## Texto para analizar
· · ·
Despide a tu jefe

POCAS COSAS SE IGUALAN EN belleza al acto de mandar a un jefe a la mierda, con buenas maneras. El efecto resulta demoledor, no necesariamente para el jefe. Por aquí, apresurémonos a admitirlo, no tenemos demasiada costumbre. Y es una pena, pues nos privamos de un instante de extraordinaria vibración en el que se mezclan miedo y pasión, el color rojo y el negro. Hay muchos modos de enviar a la mierda a un jefe que ni siquiera incluyen la palabra mierda, aunque también exigen una dosis de temeridad. Tengo un amigo dotado de unos modales exquisitos, que aprendió durante un fin de semana en Oxford. Jamás ha tenido una mala palabra, ni siquiera una palabra fea -como mierda- para sus superiores. Se corta las uñas cada tres días, está en contra de los zapatos de hebilla y almidona las camisas, así que hasta cierto punto es natural su exquisitez. Su pasión por las pulcras palabras hacia sus jefes es motivo de inspiración. En cambio, ya va por una docena de aventuras con las parejas de esos jefes. En la vida, al final, te salva siempre tu estilo. Da igual lo que hagas, siempre que no renuncies a tu clase proverbial y suave.
· · ·
## Problemas por resolver
1 – En el texto sobre mandar a un jefe a la mierda, ¿dónde aprendió sus modales exquisitos el amigo que se menciona?
2 – Prosigue el texto sobre mandar a un jefe a la mierda desde su última oración.

Resultados estructurados de pose
· · ·
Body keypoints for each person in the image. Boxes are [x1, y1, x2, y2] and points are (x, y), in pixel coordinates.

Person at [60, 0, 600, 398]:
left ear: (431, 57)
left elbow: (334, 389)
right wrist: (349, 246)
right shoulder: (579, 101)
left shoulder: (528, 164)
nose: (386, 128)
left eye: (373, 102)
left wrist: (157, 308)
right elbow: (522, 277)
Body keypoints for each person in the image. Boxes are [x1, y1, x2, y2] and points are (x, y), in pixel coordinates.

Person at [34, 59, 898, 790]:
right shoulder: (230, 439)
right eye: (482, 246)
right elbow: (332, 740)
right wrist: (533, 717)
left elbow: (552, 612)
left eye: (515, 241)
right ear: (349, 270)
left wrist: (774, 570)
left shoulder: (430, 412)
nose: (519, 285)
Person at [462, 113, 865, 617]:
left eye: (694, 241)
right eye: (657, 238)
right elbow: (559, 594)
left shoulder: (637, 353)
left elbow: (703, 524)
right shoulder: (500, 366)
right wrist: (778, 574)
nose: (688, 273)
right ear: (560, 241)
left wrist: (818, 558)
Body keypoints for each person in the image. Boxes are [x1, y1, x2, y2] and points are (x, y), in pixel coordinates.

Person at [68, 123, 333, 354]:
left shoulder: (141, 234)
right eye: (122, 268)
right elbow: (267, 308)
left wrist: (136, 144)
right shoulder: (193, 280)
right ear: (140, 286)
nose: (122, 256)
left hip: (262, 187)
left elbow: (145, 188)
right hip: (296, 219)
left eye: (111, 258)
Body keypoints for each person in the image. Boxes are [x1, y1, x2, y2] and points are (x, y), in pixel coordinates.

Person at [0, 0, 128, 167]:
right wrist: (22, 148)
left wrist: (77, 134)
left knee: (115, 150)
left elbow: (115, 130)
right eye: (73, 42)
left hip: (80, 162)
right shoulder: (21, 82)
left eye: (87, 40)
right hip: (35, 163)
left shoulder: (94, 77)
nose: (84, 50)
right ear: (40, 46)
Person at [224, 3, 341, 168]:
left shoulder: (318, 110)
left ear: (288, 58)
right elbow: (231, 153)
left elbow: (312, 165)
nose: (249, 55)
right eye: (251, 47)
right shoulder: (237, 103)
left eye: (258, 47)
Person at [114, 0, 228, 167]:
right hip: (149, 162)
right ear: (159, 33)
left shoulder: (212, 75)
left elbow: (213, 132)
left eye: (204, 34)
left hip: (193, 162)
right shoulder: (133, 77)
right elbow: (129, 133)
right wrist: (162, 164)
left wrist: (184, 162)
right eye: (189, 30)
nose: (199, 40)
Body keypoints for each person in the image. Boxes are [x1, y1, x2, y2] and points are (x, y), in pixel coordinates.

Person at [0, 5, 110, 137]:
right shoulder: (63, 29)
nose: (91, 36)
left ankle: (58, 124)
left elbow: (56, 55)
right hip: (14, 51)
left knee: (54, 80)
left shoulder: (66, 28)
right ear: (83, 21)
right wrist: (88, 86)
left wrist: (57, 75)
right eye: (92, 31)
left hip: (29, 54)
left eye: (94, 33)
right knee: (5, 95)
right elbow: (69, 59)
· · ·
## Tareas resueltas
1 – Durante un fin de semana en Oxford.

2 –
No siempre sabremos actuar con la sutileza de mi amigo, dicho rápidamente. En general, el estilo es un bien que escasea. Me temo que si no escasease, por otra parte, no sería estilo. Esto no significa que exista un único estilo. A mí me gusta también cómo lo hace en Chicago, años 30, el abogado Thomas Farrell, que presta sus servicios a Rico Angelo, el gánster más influyente de la ciudad. Harto del carácter del tipo para el que trabaja, Farrell le dice en un instante vibrante y pavoroso: «Me ocupo de tus negocios, Angelo. Incluso defiendo a tus hombres, pero me niego a comer contigo. Me das asco». Estilazo.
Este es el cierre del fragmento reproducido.